Task goal:
Search the material and gather each line with "private" in it.

___

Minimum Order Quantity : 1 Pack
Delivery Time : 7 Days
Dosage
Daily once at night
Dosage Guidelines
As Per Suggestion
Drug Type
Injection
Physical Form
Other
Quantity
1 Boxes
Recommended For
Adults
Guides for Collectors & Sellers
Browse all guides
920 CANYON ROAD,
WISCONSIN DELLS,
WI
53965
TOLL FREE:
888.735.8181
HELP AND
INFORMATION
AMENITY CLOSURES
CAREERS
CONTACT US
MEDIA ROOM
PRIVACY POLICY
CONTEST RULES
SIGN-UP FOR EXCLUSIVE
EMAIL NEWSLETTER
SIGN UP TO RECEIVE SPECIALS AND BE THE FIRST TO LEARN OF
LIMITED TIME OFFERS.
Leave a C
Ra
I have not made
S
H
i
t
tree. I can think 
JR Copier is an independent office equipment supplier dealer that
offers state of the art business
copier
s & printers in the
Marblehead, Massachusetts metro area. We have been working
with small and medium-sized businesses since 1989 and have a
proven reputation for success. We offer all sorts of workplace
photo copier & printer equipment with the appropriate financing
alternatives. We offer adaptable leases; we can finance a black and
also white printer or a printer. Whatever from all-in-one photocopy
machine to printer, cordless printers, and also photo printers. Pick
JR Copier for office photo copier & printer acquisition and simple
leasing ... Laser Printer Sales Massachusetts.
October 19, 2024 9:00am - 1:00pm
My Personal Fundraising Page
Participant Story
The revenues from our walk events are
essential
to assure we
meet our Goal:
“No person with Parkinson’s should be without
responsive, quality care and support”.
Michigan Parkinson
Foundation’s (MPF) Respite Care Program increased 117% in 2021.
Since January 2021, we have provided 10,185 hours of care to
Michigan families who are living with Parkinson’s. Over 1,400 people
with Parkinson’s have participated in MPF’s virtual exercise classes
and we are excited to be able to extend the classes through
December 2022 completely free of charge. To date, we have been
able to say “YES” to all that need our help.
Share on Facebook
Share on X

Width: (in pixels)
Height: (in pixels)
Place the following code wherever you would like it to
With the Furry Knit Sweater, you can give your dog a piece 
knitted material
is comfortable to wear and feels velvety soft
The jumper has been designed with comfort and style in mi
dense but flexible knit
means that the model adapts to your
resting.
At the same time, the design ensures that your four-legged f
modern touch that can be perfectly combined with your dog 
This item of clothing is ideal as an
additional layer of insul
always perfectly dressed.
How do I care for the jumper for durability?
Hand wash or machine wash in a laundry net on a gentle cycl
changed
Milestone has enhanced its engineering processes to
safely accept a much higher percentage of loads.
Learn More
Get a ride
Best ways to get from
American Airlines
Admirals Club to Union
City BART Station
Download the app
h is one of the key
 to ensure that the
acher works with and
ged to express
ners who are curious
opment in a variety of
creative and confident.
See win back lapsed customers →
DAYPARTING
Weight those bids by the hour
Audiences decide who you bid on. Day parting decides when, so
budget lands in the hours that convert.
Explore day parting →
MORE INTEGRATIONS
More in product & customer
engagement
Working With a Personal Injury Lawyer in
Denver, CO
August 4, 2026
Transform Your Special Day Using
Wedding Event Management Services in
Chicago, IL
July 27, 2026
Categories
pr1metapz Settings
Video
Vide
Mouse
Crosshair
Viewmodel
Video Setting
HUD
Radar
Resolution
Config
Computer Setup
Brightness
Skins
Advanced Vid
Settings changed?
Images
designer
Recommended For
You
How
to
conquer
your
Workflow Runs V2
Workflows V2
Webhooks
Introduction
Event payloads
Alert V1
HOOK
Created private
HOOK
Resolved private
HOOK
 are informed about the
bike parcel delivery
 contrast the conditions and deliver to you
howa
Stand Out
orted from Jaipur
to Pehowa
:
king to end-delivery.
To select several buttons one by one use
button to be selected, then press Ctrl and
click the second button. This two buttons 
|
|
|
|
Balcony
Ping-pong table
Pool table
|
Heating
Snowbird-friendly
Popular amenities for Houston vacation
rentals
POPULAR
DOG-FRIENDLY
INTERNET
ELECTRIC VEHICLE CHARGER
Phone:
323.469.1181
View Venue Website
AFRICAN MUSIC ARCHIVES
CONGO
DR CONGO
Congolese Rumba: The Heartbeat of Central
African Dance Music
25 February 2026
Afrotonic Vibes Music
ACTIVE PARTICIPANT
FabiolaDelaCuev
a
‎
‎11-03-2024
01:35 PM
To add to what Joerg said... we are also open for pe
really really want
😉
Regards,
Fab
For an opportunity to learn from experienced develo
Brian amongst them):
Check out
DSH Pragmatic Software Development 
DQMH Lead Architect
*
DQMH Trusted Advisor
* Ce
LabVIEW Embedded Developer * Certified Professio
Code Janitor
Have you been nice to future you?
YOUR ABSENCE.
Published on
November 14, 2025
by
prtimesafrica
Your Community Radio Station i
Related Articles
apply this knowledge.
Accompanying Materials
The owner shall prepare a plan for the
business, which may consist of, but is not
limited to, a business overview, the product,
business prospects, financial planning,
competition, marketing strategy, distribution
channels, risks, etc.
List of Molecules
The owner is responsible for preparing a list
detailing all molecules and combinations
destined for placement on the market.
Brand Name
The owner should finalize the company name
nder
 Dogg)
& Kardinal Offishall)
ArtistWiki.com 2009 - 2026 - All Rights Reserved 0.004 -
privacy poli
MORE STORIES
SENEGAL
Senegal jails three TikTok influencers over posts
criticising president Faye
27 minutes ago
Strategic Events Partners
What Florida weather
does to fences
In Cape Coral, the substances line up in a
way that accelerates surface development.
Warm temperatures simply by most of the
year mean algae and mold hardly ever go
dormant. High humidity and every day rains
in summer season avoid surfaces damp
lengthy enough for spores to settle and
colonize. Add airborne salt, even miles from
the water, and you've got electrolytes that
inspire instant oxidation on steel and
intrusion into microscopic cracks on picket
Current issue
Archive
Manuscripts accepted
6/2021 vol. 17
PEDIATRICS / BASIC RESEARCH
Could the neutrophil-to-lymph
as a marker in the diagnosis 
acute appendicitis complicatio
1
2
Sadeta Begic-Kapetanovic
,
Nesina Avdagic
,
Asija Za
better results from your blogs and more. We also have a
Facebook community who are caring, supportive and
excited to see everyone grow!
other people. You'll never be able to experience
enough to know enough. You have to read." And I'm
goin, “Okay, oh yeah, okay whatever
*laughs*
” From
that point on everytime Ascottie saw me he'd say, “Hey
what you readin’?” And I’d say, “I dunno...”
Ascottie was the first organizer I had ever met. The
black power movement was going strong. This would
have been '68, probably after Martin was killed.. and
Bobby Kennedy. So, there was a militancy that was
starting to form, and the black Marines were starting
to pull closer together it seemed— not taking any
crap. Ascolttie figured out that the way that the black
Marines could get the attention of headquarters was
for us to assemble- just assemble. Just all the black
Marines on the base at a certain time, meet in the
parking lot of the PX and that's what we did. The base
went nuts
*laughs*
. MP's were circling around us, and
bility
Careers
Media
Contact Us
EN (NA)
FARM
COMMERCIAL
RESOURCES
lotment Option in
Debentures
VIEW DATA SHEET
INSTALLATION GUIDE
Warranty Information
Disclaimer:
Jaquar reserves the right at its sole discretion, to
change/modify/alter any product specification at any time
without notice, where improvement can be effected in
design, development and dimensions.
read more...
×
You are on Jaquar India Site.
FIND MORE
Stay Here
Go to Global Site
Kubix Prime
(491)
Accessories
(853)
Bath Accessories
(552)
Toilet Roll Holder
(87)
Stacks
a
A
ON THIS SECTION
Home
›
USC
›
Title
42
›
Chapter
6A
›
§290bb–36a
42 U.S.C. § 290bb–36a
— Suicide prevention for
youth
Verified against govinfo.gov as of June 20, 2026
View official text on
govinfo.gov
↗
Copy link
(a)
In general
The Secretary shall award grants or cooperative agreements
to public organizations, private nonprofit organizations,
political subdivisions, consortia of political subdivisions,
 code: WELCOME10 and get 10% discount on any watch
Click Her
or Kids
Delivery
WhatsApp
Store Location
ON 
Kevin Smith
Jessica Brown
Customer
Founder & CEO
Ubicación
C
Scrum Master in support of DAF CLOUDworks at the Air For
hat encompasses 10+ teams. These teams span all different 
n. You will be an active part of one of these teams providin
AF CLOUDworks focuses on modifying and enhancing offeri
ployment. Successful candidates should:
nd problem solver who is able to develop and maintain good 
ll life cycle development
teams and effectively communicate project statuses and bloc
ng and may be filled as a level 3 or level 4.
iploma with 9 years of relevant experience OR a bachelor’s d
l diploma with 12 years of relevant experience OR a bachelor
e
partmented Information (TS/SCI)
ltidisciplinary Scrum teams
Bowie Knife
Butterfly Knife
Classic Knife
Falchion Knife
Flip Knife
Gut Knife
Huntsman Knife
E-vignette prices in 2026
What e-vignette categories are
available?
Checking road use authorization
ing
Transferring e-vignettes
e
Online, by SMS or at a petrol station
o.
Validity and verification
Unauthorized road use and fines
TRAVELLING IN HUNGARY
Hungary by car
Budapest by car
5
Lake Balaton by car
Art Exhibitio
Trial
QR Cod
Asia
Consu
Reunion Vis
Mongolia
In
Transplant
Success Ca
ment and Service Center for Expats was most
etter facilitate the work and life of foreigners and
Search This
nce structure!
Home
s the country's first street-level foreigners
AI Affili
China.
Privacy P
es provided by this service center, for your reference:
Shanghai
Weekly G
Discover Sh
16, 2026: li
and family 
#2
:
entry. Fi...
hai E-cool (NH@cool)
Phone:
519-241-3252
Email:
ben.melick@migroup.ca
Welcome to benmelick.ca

___

Exercise result:
Created private
Resolved private
to public organizations, private nonprofit organizations,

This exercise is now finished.